I looked at Cornelia with greater interest. "Does my Byronic air, as you quaintly put it, find grace with you?"

Her answer was flat. "Yes, Mr. Belknap, it does."

The conversation at the table at this point became general, and I had no further opportunity to chat with Cornelia alone, but when I called her the next day from my office and suggested that we have lunch, she immediately agreed. At the restaurant of my choice, one where we would not be likely to be seen by anyone of my acquaintance, I learned that she was a free-lance writer who reviewed books and hoped to make a name for herself with a novel that she was composing about her girlhood as a missionary's daughter in the Far East. Her husband was a lawyer in town from whom she had parted on amicable terms. She was the easiest person to talk to I had ever known, including my mother. She was perfectly willing to follow with utter frankness in any direction our colloquy pointed. She seemed afraid of nothing.

When our friendship, formed over several such lunches, matured, as we both obviously wanted, into an affair, our noontime trysts at her garden apartment in the Village, blessed with a separate entrance, were frequent, eminently satisfactory and utterly secret. I had no wish to hurt Olivia, and Cornelia professed an interest only in the immediate present. We had no plans; we were both, as I saw it, properly civilized individuals. But she cared more than I knew. And so, perhaps, did I.

Everyone benefited from our affair. My temper improved, as did my work at the bank; I got on much better with Olivia, who was delighted at what she termed my "pulling out of it"; and I spent more time with my little boys. And Cornelia maintained that her novel, which had had its sticky points, was now progressing smoothly. When Olivia and I went out to dinner parties, where we sometimes met Cornelia, I joined in the general mirth of the evening. Life smiled.

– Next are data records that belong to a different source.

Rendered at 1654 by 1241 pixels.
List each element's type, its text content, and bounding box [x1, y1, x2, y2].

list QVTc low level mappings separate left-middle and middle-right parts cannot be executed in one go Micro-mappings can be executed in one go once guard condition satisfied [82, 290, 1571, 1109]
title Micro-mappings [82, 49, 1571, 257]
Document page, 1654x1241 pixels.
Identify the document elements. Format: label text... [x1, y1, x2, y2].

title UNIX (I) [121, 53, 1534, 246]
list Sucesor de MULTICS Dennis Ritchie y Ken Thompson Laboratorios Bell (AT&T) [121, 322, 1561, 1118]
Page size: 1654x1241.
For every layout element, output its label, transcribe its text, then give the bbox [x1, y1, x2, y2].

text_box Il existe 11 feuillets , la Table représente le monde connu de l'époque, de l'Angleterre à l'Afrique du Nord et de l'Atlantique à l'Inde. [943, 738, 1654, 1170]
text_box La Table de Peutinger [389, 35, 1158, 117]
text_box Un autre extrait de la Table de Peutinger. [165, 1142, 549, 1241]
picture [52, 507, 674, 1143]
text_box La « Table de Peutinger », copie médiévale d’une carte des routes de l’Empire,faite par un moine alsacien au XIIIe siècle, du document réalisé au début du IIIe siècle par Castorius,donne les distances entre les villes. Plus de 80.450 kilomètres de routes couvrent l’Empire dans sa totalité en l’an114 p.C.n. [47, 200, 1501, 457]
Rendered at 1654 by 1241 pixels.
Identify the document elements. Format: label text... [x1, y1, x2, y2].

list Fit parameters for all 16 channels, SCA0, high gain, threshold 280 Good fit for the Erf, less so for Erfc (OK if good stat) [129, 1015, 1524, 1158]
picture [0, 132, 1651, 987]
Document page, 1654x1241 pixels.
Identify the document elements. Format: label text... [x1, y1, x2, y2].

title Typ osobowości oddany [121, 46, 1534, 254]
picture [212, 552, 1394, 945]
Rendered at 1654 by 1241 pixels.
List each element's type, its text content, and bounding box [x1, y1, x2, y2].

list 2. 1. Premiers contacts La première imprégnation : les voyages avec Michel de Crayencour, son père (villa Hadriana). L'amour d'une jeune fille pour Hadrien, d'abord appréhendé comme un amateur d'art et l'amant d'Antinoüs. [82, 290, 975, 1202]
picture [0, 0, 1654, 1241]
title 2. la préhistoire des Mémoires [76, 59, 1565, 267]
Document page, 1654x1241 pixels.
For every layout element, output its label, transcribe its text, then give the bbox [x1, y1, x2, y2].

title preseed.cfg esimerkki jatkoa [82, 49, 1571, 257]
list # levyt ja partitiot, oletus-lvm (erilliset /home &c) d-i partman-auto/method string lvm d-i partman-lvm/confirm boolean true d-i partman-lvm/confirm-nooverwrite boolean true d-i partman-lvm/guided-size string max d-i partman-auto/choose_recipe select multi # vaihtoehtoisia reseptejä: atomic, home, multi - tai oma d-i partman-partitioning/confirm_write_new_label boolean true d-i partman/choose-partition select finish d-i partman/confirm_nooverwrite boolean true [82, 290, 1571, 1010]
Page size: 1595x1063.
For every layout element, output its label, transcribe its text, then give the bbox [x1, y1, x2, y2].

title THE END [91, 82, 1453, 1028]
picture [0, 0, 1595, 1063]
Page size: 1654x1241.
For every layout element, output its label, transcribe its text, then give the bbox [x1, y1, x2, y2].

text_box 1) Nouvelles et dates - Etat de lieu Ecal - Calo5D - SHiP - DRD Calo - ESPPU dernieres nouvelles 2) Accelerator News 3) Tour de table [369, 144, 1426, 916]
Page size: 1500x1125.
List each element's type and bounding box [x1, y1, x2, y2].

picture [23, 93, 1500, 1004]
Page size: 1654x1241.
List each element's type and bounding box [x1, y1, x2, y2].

Until Olivia found out. How did she? From a typewritten anonymous letter. She has never to this day discovered who wrote it, and when I learned who it was, I could hardly believe it. It was my mother. I had told her of my affair in one of our deep confidential discussions, because that was the kind of relationship we had, and I trusted her discretion absolutely. But when my divorce proceedings took a nasty turn, particularly in the questions of alimony and custody of the children, Mother was stricken with remorse and made her confession to me.